Efficiency and Limitations
- Guide Chat Formatting
Since we take away Qwen’s built-in chat template, you could manually format system/person/assistant messages in your shopper code. This ensures the mannequin can nonetheless interpret dialog turns correctly. - Max Place Embeddings
We setmax_position_embeddings
to 16000 tokens to suit inside sure Databricks constraints. If Qwen initially supported extra, you may lose some most context size. Nonetheless, you’ll nonetheless achieve provisioned throughput help.
Abstract and Subsequent Steps
Whereas Databricks doesn’t help Qwen fashions straight on provisioned throughput mannequin serving right now, the above technique permits you to register and serve these fashions efficiently by aligning them to be suitable with the Llama fashions’ structure.

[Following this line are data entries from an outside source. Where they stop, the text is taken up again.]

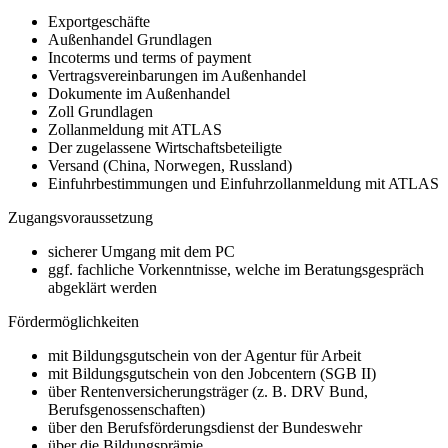
Exportgeschäfte
Außenhandel Grundlagen
Incoterms und terms of payment
Vertragsvereinbarungen im Außenhandel
Dokumente im Außenhandel
Zoll Grundlagen
Zollanmeldung mit ATLAS
Der zugelassene Wirtschaftsbeteiligte
Versand (China, Norwegen, Russland)
Einfuhrbestimmungen und Einfuhrzollanmeldung mit ATLAS
Zugangsvoraussetzung
sicherer Umgang mit dem PC
ggf. fachliche Vorkenntnisse, welche im Beratungsgespräch
abgeklärt werden
Fördermöglichkeiten
mit Bildungsgutschein von der Agentur für Arbeit
mit Bildungsgutschein von den Jobcentern (SGB II)
über Rentenversicherungsträger (z. B. DRV Bund,
Berufsgenossenschaften)
über den Berufsförderungsdienst der Bundeswehr
über die Bildungsprämie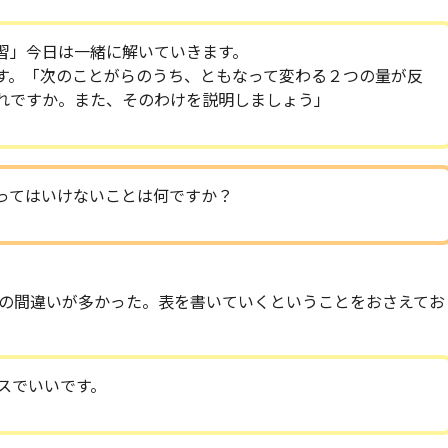
習」今日は一緒に解いていきます。
す。「次のことがらのうち、ともなって変わる２つの量が反
れですか。また、そのわけを説明しましょう」
ってはいけないことは何ですか？
の間違いが多かった。表を書いていくということをおさえてお
スでいいです。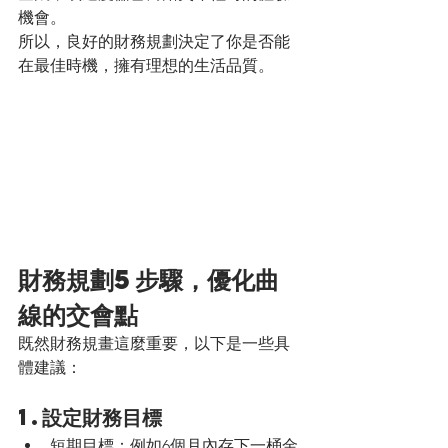
機會。
所以，良好的財務規劃決定了你是否能
在最佳時機，擁有理想的生活品質。
財務規劃5步驟，優化曲
線的交會點
既然財務規畫這麼重要，以下是一些具
體建議：
1.設定財務目標
短期目標：例如6個月內存下一桶金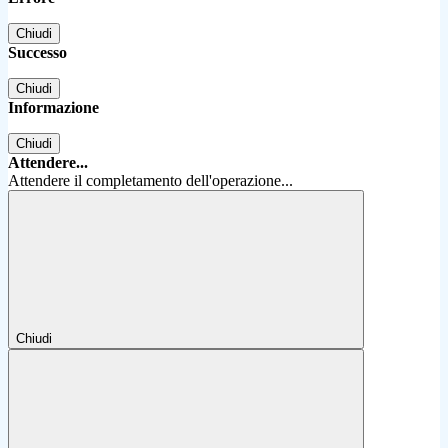
Chiudi
Successo
Chiudi
Informazione
Chiudi
Attendere...
Attendere il completamento dell'operazione...
Chiudi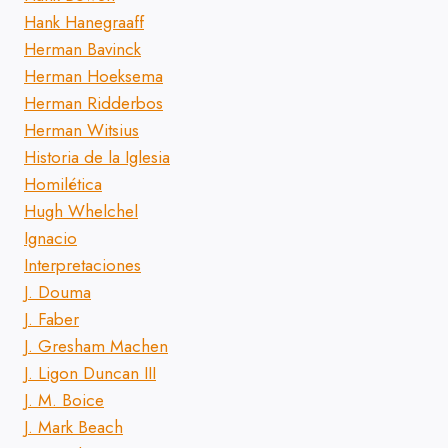
Hank Hanegraaff
Herman Bavinck
Herman Hoeksema
Herman Ridderbos
Herman Witsius
Historia de la Iglesia
Homilética
Hugh Whelchel
Ignacio
Interpretaciones
J. Douma
J. Faber
J. Gresham Machen
J. Ligon Duncan III
J. M. Boice
J. Mark Beach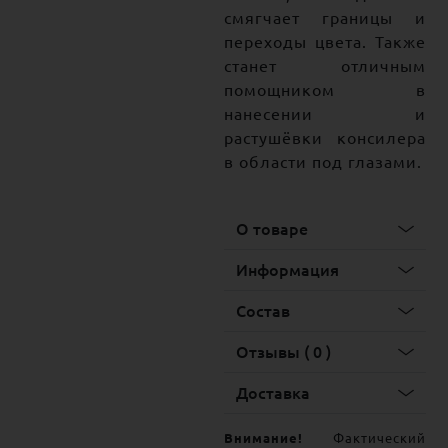
смягчает границы и
переходы цвета. Также
станет отличным
помощником в
нанесении и
растушёвки консилера
в области под глазами.
О товаре
Информация
Состав
Отзывы ( 0 )
Доставка
Внимание!
Фактический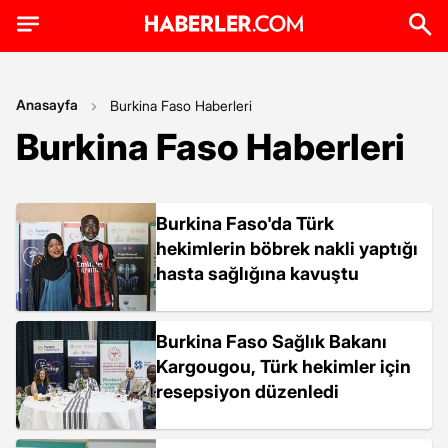
Anasayfa
Burkina Faso Haberleri
Burkina Faso Haberleri
Burkina Faso'da Türk
hekimlerin böbrek nakli yaptığı
hasta sağlığına kavuştu
Burkina Faso Sağlık Bakanı
Kargougou, Türk hekimler için
resepsiyon düzenledi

This workaround is especially helpful in case your workforce requires Qwen’s capabilities but in addition needs the comfort of Databricks mannequin serving endpoints and provisioned throughput.
Key Takeaway
- The Qwen and Llama fashions share sufficient architectural similarities that, with a couple of minor modifications (specifically, to the tokenizer config and mannequin metadata), Databricks’ mannequin serving infrastructure can readily serve the Qwen fashions utilizing provisioned throughput.
Future Concerns
- We encourage you to maintain an eye fixed out for official Qwen help on Databricks mannequin serving.
- Consider efficiency overhead from forcibly limiting context dimension.
- For those who depend on chat prompting, bear in mind to manually format your prompts on the shopper facet.
Acknowledgments
- hiyouga’s llamafy_qwen.py for the preliminary instance that supplied the idea for the Qwen conversion.
- The Databricks engineering workforce for clarifying the inner serving constraints.
- All of the neighborhood members who examined and refined the method.